_WHAT THE TASK ASKS:_
Answer these questions from the forum thread below:
(a) According to the thread, on which part of the body were horses best protected?
(b) How long does AugustusFo say it takes to reload a crossbow?
(c) Until when, according to Awwal12, was barding used almost exclusively in tournaments?

_EXTRACT:_
*-*-*

The best armour would stop arrows, but not all combatants were of course wearing the best quality armour. Horses tended to be best protected at the front and were not so well protected at the sides. If a knight was unhorsed he was vulnerable to being put out of action by foot soldiers who moved in quickly.

Tactics were of course all important as is the case in employing any weapon. It also pays not to be overconfident and impetuous - see the Battle of Agincourt.


----------



## AugustusFo

berndf said:


> But a crossbow can. The projectiles of a crossbow are called "bolts".


I thought about that, but a crossbow shooter carries many bolts, and the saying is not "He has shot his bolts", but "bolt" singular.  Also, although slower to reload than a comparable bow, it still takes less than 10 seconds to reload a crossbow, so shooting one of many bolts would not mean that the shooter's battle or hunt was over. A rifle, though has only one bolt which, if somehow shot, would mean the shooter was done. Anyway, you might be correct. I always just assumed that it referred to a rifle bolt.


----------



## berndf

Late medieval crossbows had become extremely powerful, armour breaking weapons; more powerful than early muskets. But that made reloading them a difficult and time consuming task takes more than a minute, which makes a crossbowman effectively defenceless.

That is at least the explanation you find if you search a bit. But explanations for idioms should indeed be taken with a grain of salt as there are rarely primary sources available and popular explanations are often folk etymological interpretations that have been copied so many time that people have stopped to question them.


----------



## Awwal12

Hulalessar said:


> Horses tended to be best protected at the front and were not so well protected at the sides.


Even from the front the most typical combat protection of a horse was close to zero in the mid 15th century (just chanfrons, basically). Apparently, until the end of the 15th century barding was used almost exclusively in tournaments, likely because it was making cavalrymen too slow in combat, quickly fatiguing the horses. Even on various depictions of the battle of Pavia (1520s) we don't see any horses fully covered by plate armor (though we do see them regularly on the depictions of tournaments).



berndf said:


> more powerful than early muskets


Again, only if we include heavy siege crossbows (which weren't the most typical weapons of this class - they were, indeed, too heavy and unwieldy for field action). Muskets were developed as heavy armor-piercing firearms from the beginning (and were very successful in piercing full plate armor, effectively rendering it impractical very soon); by "early muskets" you must mean arquebuses, I presume.


----------



## berndf

Awwal12 said:


> by "early muskets" you must mean arquebuses, I presume.


Yes


----------

*-*-*

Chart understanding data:

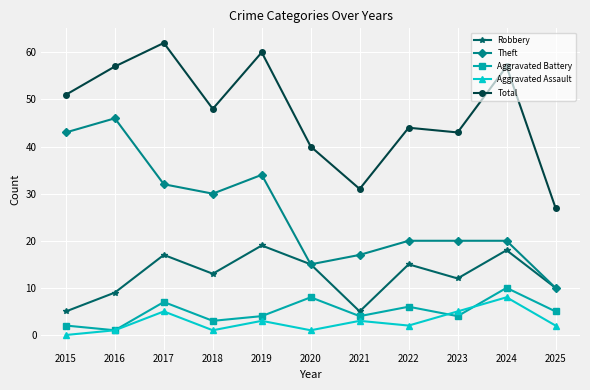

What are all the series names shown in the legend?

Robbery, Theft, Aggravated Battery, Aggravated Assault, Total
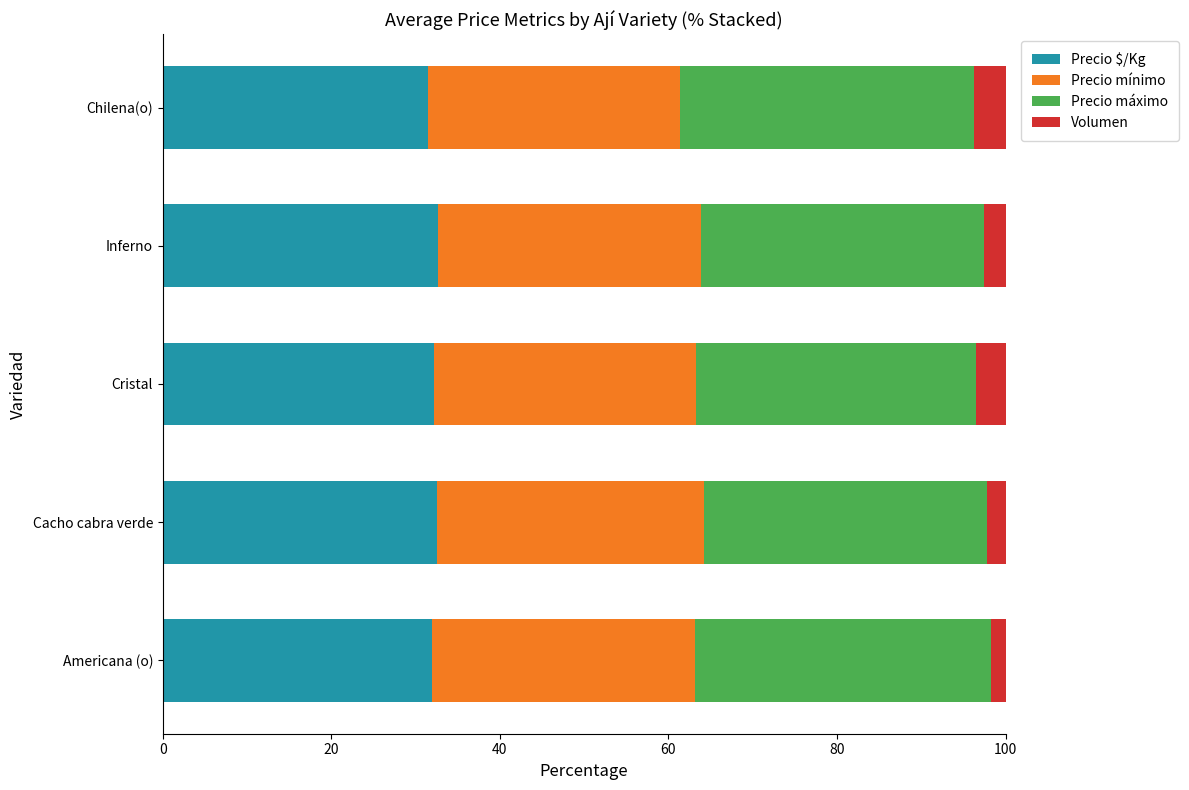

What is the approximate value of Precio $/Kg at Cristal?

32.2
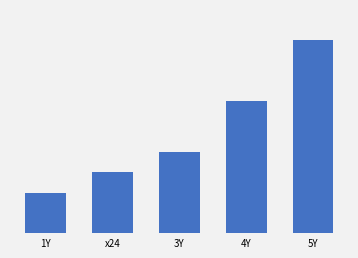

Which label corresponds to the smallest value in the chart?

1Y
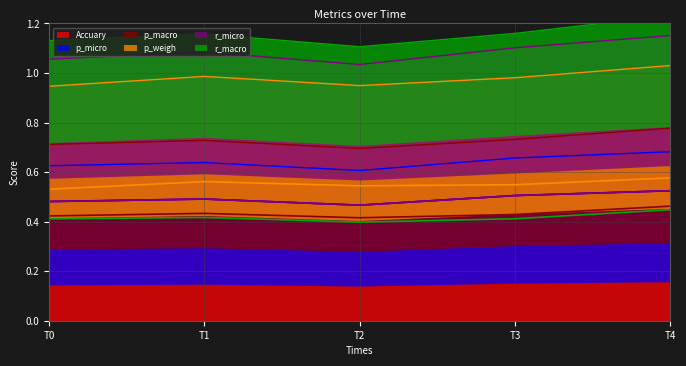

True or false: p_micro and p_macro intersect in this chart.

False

*-*-*

_RESULT OF THE EXERCISE:_
(a) At the front.
(b) Less than 10 seconds.
(c) Until the end of the 15th century.